There are different categories of videos in the dataset, and these are the number of videos in each category.


I am surpised by the number of videos in some of the categories or the categorization itself. There is a category on People & Blogs - I am not sure what it refers to. I do know artists have their own channels and YouTube is a more lively form of a blog, but there is also Music (some of the channels there might also be by music artists). While I try and understand how the different videos are categorized, let us look at some other stats.

Let us find out how many aggregate views each of the different categories has:

cat_view_count_df = yt_us.groupby(['categoryId'])['view_count'].agg(['sum'])

chart = sns.barplot(
        data=cat_view_count_df,
        x='categoryId',
        y='view_count',
        palette='Set2',
        order=cat_view_count_df.sort_values('view_count', ascending=False).category
)


Not surprisingly, Music, Entertainment and Gaming are right at the top. Unfortunately, Education category is way behind. I find YouTube as a wonderful source of education. But may be this is due to Coursera, Udacity, etc. having their own video encoders and decoders and do not have their content on YouTube.

Let us see which were the Top 50 most viewed videos during the time period, in the U.S.

# create a new column 'count_max_view' to collect max view_count
yt_us['count_max_view'] = yt_us.groupby(['video_id'])['view_count'].transform(max)
# sort the column so that we can pick out the top 50
top50 = yt_us[yt_us['view_count'] == yt_us['count_max_view']].sort_values(by=['count_max_view'], 
                                                                          ascending=False).head(50)
# remove non alpha-numeric characters from the titles
top50.title = top50.title.str.replace('[^a-zA-Z0-9]', '')
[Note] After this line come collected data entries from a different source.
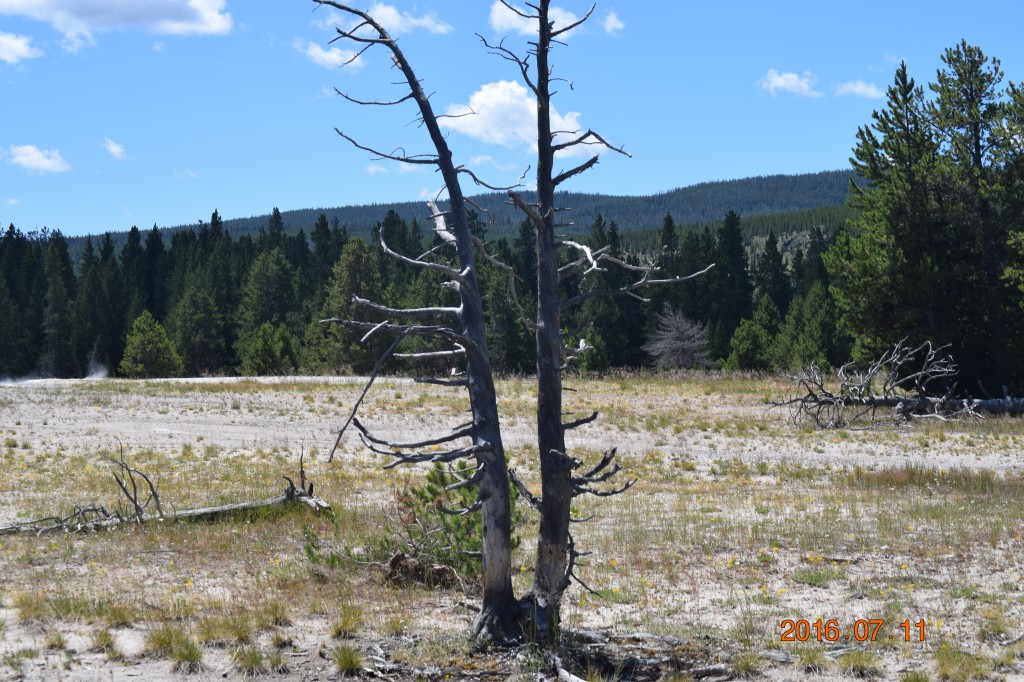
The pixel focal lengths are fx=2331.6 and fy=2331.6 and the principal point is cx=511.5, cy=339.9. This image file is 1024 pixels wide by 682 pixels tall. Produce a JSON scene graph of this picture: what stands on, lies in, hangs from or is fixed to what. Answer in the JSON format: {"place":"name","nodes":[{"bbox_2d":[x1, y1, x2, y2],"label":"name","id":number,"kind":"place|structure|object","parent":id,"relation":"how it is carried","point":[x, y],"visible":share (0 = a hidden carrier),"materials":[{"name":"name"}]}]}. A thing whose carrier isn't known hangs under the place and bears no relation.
{"place":"outdoors","nodes":[
{"label":"outdoors","id":0,"kind":"place"},
{"bbox_2d":[0,31,41,65],"label":"cloud","id":1,"kind":"structure","parent":0,"point":[17,42],"materials":[{"name":"white"}]},
{"bbox_2d":[3,144,70,174],"label":"cloud","id":2,"kind":"structure","parent":0,"point":[25,152],"materials":[{"name":"white"}]},
{"bbox_2d":[57,29,95,52],"label":"cloud","id":3,"kind":"structure","parent":0,"point":[77,44],"materials":[{"name":"white"}]},
{"bbox_2d":[101,137,127,160],"label":"cloud","id":4,"kind":"structure","parent":0,"point":[117,150],"materials":[{"name":"white"}]},
{"bbox_2d":[0,0,233,36],"label":"cloud","id":5,"kind":"structure","parent":0,"point":[169,16],"materials":[{"name":"white"}]},
{"bbox_2d":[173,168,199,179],"label":"cloud","id":6,"kind":"structure","parent":0,"point":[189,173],"materials":[{"name":"white"}]},
{"bbox_2d":[294,38,365,70],"label":"cloud","id":7,"kind":"structure","parent":0,"point":[325,56],"materials":[{"name":"white"}]},
{"bbox_2d":[323,2,453,37],"label":"cloud","id":8,"kind":"structure","parent":0,"point":[389,10],"materials":[{"name":"white"}]},
{"bbox_2d":[365,160,422,174],"label":"cloud","id":9,"kind":"structure","parent":0,"point":[371,170],"materials":[{"name":"white"}]},
{"bbox_2d":[40,169,869,263],"label":"forested hill","id":10,"kind":"structure","parent":0,"point":[704,185],"materials":[{"name":"green plant"}]},
{"bbox_2d":[0,0,1023,242],"label":"sky","id":11,"kind":"structure","parent":0,"point":[199,207],"materials":[{"name":"blue"}]},
{"bbox_2d":[0,370,1023,681],"label":"grassland","id":12,"kind":"structure","parent":0,"point":[772,633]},
{"bbox_2d":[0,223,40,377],"label":"pine tree","id":13,"kind":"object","parent":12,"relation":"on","point":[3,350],"visible":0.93,"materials":[{"name":"green plant"}]},
{"bbox_2d":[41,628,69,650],"label":"grass tuft","id":14,"kind":"object","parent":12,"relation":"on","point":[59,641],"visible":0.87,"materials":[{"name":"plant"}]},
{"bbox_2d":[40,230,77,377],"label":"pine tree","id":15,"kind":"object","parent":12,"relation":"on","point":[65,261],"visible":0.89,"materials":[{"name":"plant"}]},
{"bbox_2d":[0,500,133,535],"label":"fallen branch","id":16,"kind":"object","parent":12,"relation":"on","point":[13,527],"visible":0.93,"materials":[{"name":"wood"}]},
{"bbox_2d":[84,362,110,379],"label":"steam","id":17,"kind":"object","parent":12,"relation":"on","point":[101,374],"visible":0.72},
{"bbox_2d":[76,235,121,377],"label":"conifer tree","id":18,"kind":"object","parent":12,"relation":"on","point":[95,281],"visible":0.85,"materials":[{"name":"plant"}]},
{"bbox_2d":[88,626,118,653],"label":"grass tuft","id":19,"kind":"object","parent":12,"relation":"on","point":[103,639],"visible":0.8,"materials":[{"name":"green plant"}]},
{"bbox_2d":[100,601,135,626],"label":"grass tuft","id":20,"kind":"object","parent":12,"relation":"on","point":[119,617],"visible":0.71,"materials":[{"name":"green plant"}]},
{"bbox_2d":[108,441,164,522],"label":"dead branch","id":21,"kind":"object","parent":12,"relation":"on","point":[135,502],"visible":0.98,"materials":[{"name":"brown wood"}]},
{"bbox_2d":[119,311,180,377],"label":"pine tree","id":22,"kind":"object","parent":12,"relation":"on","point":[151,344],"visible":0.98,"materials":[{"name":"plant"}]},
{"bbox_2d":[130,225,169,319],"label":"conifer tree","id":23,"kind":"object","parent":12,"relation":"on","point":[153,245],"visible":0.6,"materials":[{"name":"plant"}]},
{"bbox_2d":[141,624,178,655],"label":"grass tuft","id":24,"kind":"object","parent":12,"relation":"on","point":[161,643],"visible":0.75,"materials":[{"name":"green plant"}]},
{"bbox_2d":[0,444,334,534],"label":"fallen log","id":25,"kind":"object","parent":12,"relation":"on","point":[209,510],"visible":0.86,"materials":[{"name":"grey wood"}]},
{"bbox_2d":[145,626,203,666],"label":"grass tuft","id":26,"kind":"object","parent":12,"relation":"on","point":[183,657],"visible":0.91,"materials":[{"name":"green plant"}]},
{"bbox_2d":[169,282,226,376],"label":"pine tree","id":27,"kind":"object","parent":12,"relation":"on","point":[199,317],"visible":0.99,"materials":[{"name":"plant"}]},
{"bbox_2d":[193,612,249,644],"label":"grass tuft","id":28,"kind":"object","parent":12,"relation":"on","point":[209,629],"visible":0.83,"materials":[{"name":"green plant"}]},
{"bbox_2d":[232,644,267,674],"label":"grass tuft","id":29,"kind":"object","parent":12,"relation":"on","point":[253,661],"visible":0.95,"materials":[{"name":"green plant"}]},
{"bbox_2d":[236,247,300,371],"label":"pine tree","id":30,"kind":"object","parent":12,"relation":"on","point":[263,289],"visible":0.89,"materials":[{"name":"green plant"}]},
{"bbox_2d":[242,322,297,375],"label":"shrub","id":31,"kind":"object","parent":12,"relation":"on","point":[263,350],"visible":0.98,"materials":[{"name":"green plant"}]},
{"bbox_2d":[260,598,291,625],"label":"grass tuft","id":32,"kind":"object","parent":12,"relation":"on","point":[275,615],"visible":0.82,"materials":[{"name":"green plant"}]},
{"bbox_2d":[330,606,365,638],"label":"grass tuft","id":33,"kind":"object","parent":12,"relation":"on","point":[347,627],"visible":0.88,"materials":[{"name":"green plant"}]},
{"bbox_2d":[331,643,365,674],"label":"grass tuft","id":34,"kind":"object","parent":12,"relation":"on","point":[349,663],"visible":0.95,"materials":[{"name":"green plant"}]},
{"bbox_2d":[314,236,391,373],"label":"pine tree","id":35,"kind":"object","parent":12,"relation":"on","point":[367,267],"visible":0.8,"materials":[{"name":"plant"}]},
{"bbox_2d":[306,459,516,587],"label":"shrub","id":36,"kind":"object","parent":12,"relation":"on","point":[429,480],"visible":0.68,"materials":[{"name":"green plant"}]},
{"bbox_2d":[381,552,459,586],"label":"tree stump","id":37,"kind":"object","parent":12,"relation":"on","point":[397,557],"visible":0.67,"materials":[{"name":"brown wood"}]},
{"bbox_2d":[316,0,525,638],"label":"dead tree","id":38,"kind":"object","parent":12,"relation":"on","point":[463,217],"visible":0.98,"materials":[{"name":"grey wood"}]},
{"bbox_2d":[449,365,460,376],"label":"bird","id":39,"kind":"object","parent":38,"relation":"on","point":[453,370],"visible":0.86},
{"bbox_2d":[0,200,856,380],"label":"forest","id":40,"kind":"object","parent":12,"relation":"on","point":[309,321],"visible":0.46,"materials":[{"name":"green wood"}]},
{"bbox_2d":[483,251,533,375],"label":"pine tree","id":41,"kind":"object","parent":12,"relation":"on","point":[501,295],"visible":0.68,"materials":[{"name":"plant"}]},
{"bbox_2d":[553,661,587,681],"label":"log","id":42,"kind":"object","parent":12,"relation":"on","point":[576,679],"visible":0.97,"materials":[{"name":"wood"}]},
{"bbox_2d":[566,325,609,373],"label":"shrub","id":43,"kind":"object","parent":12,"relation":"on","point":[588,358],"visible":0.68,"materials":[{"name":"green plant"}]},
{"bbox_2d":[488,0,713,635],"label":"dead tree","id":44,"kind":"object","parent":12,"relation":"on","point":[546,510],"visible":0.98,"materials":[{"name":"grey wood"}]},
{"bbox_2d":[577,338,587,349],"label":"bird","id":45,"kind":"object","parent":44,"relation":"on","point":[582,341],"visible":0.87},
{"bbox_2d":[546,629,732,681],"label":"wood debris","id":46,"kind":"object","parent":12,"relation":"on","point":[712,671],"visible":0.8,"materials":[{"name":"brown wood"}]},
{"bbox_2d":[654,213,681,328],"label":"conifer tree","id":47,"kind":"object","parent":12,"relation":"on","point":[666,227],"visible":0.4,"materials":[{"name":"plant"}]},
{"bbox_2d":[644,305,712,370],"label":"bare tree","id":48,"kind":"object","parent":12,"relation":"on","point":[674,344],"visible":0.95,"materials":[{"name":"plant"}]},
{"bbox_2d":[712,211,752,352],"label":"conifer tree","id":49,"kind":"object","parent":12,"relation":"on","point":[738,249],"visible":0.74,"materials":[{"name":"green plant"}]},
{"bbox_2d":[728,649,764,677],"label":"grass tuft","id":50,"kind":"object","parent":12,"relation":"on","point":[744,665],"visible":0.9,"materials":[{"name":"green plant"}]},
{"bbox_2d":[725,318,773,372],"label":"shrub","id":51,"kind":"object","parent":12,"relation":"on","point":[750,341],"visible":0.95,"materials":[{"name":"green plant"}]},
{"bbox_2d":[755,230,788,313],"label":"conifer tree","id":52,"kind":"object","parent":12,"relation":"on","point":[774,277],"visible":0.63,"materials":[{"name":"plant"}]},
{"bbox_2d":[772,288,835,369],"label":"pine tree","id":53,"kind":"object","parent":12,"relation":"on","point":[800,348],"visible":0.83,"materials":[{"name":"green plant"}]},
{"bbox_2d":[795,645,828,671],"label":"grass tuft","id":54,"kind":"object","parent":12,"relation":"on","point":[814,659],"visible":0.88,"materials":[{"name":"green plant"}]},
{"bbox_2d":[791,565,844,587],"label":"grass tuft","id":55,"kind":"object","parent":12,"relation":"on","point":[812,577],"visible":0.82,"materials":[{"name":"green plant"}]},
{"bbox_2d":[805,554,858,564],"label":"stick","id":56,"kind":"object","parent":12,"relation":"on","point":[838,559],"visible":0.86,"materials":[{"name":"wood"}]},
{"bbox_2d":[836,648,880,678],"label":"grass tuft","id":57,"kind":"object","parent":12,"relation":"on","point":[856,665],"visible":0.93,"materials":[{"name":"green plant"}]},
{"bbox_2d":[769,335,1017,428],"label":"fallen tree","id":58,"kind":"object","parent":12,"relation":"on","point":[898,400],"visible":0.97,"materials":[{"name":"wood"}]},
{"bbox_2d":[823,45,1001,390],"label":"pine tree","id":59,"kind":"object","parent":12,"relation":"on","point":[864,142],"visible":0.93,"materials":[{"name":"green plant"}]},
{"bbox_2d":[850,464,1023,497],"label":"grass patch","id":60,"kind":"object","parent":12,"relation":"on","point":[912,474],"visible":0.68,"materials":[{"name":"plant"}]},
{"bbox_2d":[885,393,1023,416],"label":"fallen log","id":61,"kind":"object","parent":12,"relation":"on","point":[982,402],"visible":0.85,"materials":[{"name":"wood"}]},
{"bbox_2d":[931,645,985,681],"label":"grass tuft","id":62,"kind":"object","parent":12,"relation":"on","point":[950,667],"visible":0.95,"materials":[{"name":"green plant"}]},
{"bbox_2d":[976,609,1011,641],"label":"grass tuft","id":63,"kind":"object","parent":12,"relation":"on","point":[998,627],"visible":0.79,"materials":[{"name":"green plant"}]},
{"bbox_2d":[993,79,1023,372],"label":"pine tree","id":64,"kind":"object","parent":12,"relation":"on","point":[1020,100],"visible":0.99,"materials":[{"name":"plant"}]},
{"bbox_2d":[444,80,610,159],"label":"cloud","id":65,"kind":"structure","parent":0,"point":[485,114],"materials":[{"name":"white"}]},
{"bbox_2d":[489,0,581,35],"label":"cloud","id":66,"kind":"structure","parent":0,"point":[503,18],"materials":[{"name":"white"}]},
{"bbox_2d":[601,9,624,34],"label":"cloud","id":67,"kind":"structure","parent":0,"point":[612,24],"materials":[{"name":"white"}]},
{"bbox_2d":[758,69,821,97],"label":"cloud","id":68,"kind":"structure","parent":0,"point":[780,82],"materials":[{"name":"white"}]},
{"bbox_2d":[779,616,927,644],"label":"date stamp","id":69,"kind":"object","parent":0,"point":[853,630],"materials":[{"name":"orange"}]},
{"bbox_2d":[833,79,883,97],"label":"cloud","id":70,"kind":"structure","parent":0,"point":[854,88],"materials":[{"name":"white"}]}
]}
And let us plot the dataset to see which ones are on the top:

fig = sns.catplot(
            data=top50,
            x='title',
            y='view_count',
            kind='bar',
            palette='muted',
            aspect=2,
            legend=False
)


Since I am fond of Education, I would like to see which YouTube channels have maxinum number of views and check if any of my favourite channels appear in the list.

yt_edu = yt_us[yt_us['categoryId'] == 'Education']
yt_edu = yt_edu.groupby(['channelTitle'])['view_count'].agg(['sum'])
chart = sns.barplot(
        data=yt_edu,
        x='channelTitle',
        y='view_count',
        palette='Set2',
        order=yt_edu.sort_values('view_count', ascending=False).channelTitle
)


I see a lot of interesting channels - Khan Academy seems to have just made it to the list. I also see a channel YouTube. I see lots of interesting channel names and I hope to spend more time exploring those on YouTube very soon.

The YouTube dataset is also available for other geographies. Someday, I would like to compare how the interests in different geographies differ by comparing YouTube channels’ popularity. It may not be an accurate representation of interests at all, but it should be a fun exercise.